Hufnagel's project has students build a single-plane illumination microscope (SPIM) and then use it for imaging rapid developmental processes taking place in fruit flies and sea squirts. Another project, led by Thomas Gregor, an assistant professor of physics at Princeton University, examines with near molecular precision the spatio-temporal dynamics of gene expression in the fly embryo. Other projects focus on spatial arrangement and rearrangement of cells in developing tissues and on temporal fluctuations and oscillations that control cell differentiation and tissue patterning.
"What's clear is they've got the right people, people with expertise from all over," said Seth Donoughe, a Harvard graduate student who is working on the SPIM project. "My fellow students have tons of experience, lots of expertise in different areas. It's a good place to learn from workshop members as well.
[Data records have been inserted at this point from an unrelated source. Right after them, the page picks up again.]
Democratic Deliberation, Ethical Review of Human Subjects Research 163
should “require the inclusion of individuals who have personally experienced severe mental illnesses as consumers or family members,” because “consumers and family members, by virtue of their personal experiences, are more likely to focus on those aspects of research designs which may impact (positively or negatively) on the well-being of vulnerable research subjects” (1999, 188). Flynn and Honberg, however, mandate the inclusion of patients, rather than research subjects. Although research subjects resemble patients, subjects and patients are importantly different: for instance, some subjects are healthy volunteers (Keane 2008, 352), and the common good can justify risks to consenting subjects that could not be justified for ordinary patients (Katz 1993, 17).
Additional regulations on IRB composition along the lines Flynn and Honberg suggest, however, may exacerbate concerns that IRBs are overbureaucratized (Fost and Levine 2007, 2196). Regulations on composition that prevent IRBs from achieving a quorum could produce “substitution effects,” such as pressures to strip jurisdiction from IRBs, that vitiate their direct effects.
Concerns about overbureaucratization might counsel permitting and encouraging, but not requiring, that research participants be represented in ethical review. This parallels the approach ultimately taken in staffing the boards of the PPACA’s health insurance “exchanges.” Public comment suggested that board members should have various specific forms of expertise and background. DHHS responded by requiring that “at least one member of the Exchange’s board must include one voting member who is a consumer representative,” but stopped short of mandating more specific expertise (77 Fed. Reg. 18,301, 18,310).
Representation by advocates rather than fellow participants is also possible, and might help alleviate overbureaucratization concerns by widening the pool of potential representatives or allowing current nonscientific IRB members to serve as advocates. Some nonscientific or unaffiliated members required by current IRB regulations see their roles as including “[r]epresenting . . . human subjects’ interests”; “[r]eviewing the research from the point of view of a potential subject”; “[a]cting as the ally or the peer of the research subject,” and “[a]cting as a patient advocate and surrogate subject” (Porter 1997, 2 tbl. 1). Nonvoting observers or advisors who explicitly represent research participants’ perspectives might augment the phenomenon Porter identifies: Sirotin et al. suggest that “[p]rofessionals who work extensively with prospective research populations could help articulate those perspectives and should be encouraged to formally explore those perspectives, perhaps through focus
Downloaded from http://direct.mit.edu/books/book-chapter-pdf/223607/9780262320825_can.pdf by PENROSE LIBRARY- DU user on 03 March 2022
In terms of getting exposure to scientific stuff that people are doing and thinking, it couldn't be better."
"If I had a preconceived notion coming here, it would have been learning a bit about biology and try to understand something that is outside my field," Dickinson said. "What I've actually done is gain collaborators, learned about physics and things that I didn't even think were involved in the biological processes, and I've developed new collaborations worldwide and especially here at UCSB and in Santa Barbara that will probably go on for decades to come."
The Santa Barbara Advanced School of Quantitative Biology is supported by grants from the Burroughs Wellcome Fund and the Gordon and Betty Moore Foundation, as well as by the loan of state-of-the-art imaging systems from Andor, Coherent, Leica, Nikon, Olympus, and Zeiss. The course continues until August 24.